= SELECTED EXCERPT =

I saw that film. I was laughing most of the time. There were a couple of parts I would've preferred not to have seen.... You know who the star was? Roz, your old boyfriend.
Absolutely. That part where he's quoting me on how to become famous--Number One: Make Friends with Michael Stipe--has to be true. I said to Michael, have you heard about this? Well, duh. Who else was there to become friends with? Wouldn't you?
No.
In one version of "Teen Spirit," Kurt sang the line, "Who will be the king and queen of the outcasted teens?" Glamour aside, there could be no more perfect couple at the time, we were so right for each other because we were the most antisocial people in our entire area. It was great--and it was horrible because of all the drugs and the pain and the fear. So I come back here and I get this feeling in my chest, and I realize that the reality of our life was so much scarier than I realized back then because of the numbing effects of the drugs. He was a sweet, sweet guy. People think I look upon that relationship as dysfunctional--and I am a bit disdainful in public because it's not my job to hold that goddamn flame--but I will honor and adore that person because I loved him.

= GIVEN RECORDS =

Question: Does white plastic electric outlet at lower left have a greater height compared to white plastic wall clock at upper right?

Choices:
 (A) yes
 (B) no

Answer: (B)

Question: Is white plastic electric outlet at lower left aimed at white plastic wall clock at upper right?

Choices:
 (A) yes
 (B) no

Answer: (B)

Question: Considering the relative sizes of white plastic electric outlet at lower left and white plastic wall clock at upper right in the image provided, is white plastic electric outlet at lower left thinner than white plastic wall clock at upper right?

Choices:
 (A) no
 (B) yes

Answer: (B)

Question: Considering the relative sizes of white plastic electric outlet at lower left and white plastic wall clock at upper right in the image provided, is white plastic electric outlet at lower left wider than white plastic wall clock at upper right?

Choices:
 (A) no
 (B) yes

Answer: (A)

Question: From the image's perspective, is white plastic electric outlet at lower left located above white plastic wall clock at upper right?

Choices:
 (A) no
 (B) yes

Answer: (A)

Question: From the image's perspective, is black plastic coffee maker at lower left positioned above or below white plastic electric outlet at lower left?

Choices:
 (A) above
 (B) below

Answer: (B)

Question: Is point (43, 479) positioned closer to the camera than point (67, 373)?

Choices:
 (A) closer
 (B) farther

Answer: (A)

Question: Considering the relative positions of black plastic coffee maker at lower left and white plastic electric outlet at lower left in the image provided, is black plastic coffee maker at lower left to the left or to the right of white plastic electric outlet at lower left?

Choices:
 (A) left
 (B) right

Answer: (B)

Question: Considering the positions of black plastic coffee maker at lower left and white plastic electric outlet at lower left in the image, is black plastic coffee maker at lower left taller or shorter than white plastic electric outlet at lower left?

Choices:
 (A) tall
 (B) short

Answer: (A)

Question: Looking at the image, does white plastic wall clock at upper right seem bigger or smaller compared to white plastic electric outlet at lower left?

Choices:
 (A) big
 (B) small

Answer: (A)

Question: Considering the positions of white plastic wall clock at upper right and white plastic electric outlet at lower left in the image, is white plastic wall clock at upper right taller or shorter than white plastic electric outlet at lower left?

= EXPLORE THE MATERIAL =
• A. Reproduce the interview excerpt word for word, everything from "In one version" down to "I loved him.".
• B. Carry on the interview excerpt from where it stops.

= YOUR WRITTEN ANSWERS =
• A.
In one version of "Teen Spirit," Kurt sang the line, "Who will be the king and queen of the outcasted teens?" Glamour aside, there could be no more perfect couple at the time, we were so right for each other because we were the most antisocial people in our entire area. It was great--and it was horrible because of all the drugs and the pain and the fear. So I come back here and I get this feeling in my chest, and I realize that the reality of our life was so much scarier than I realized back then because of the numbing effects of the drugs. He was a sweet, sweet guy. People think I look upon that relationship as dysfunctional--and I am a bit disdainful in public because it's not my job to hold that goddamn flame--but I will honor and adore that person because I loved him.

• B.
SELF-HATRED
I'm coming from the purest place possible, and it's not an exorcism. It's intent. I'm delivering something. You know what? People change. Bob Dylan went fucking electric. His Albert Hall concert CD is so brilliant. You can hear the shout of "Judas" really loud. The betrayal is palpable. Tonight, we segued "Pretty on the Inside" into our most pop song "Heaven Tonight." They're the same, in some ways. One's based in this fury and anger and hate and real self-loathing and one's based in this incredible fucking moment of feeling I was loved. For me to be able to express that is breaking down such a wall of my own training. It's like Kurt firing Jason, having the balls to say, "Hey, I don't want to be Soundgarden, I want to be myself." It's almost impossible to write about love if you're intelligent. I woke up in Las Vegas the other morning and started wondering whether Shania Twain had done six miles on the treadmaster of hate.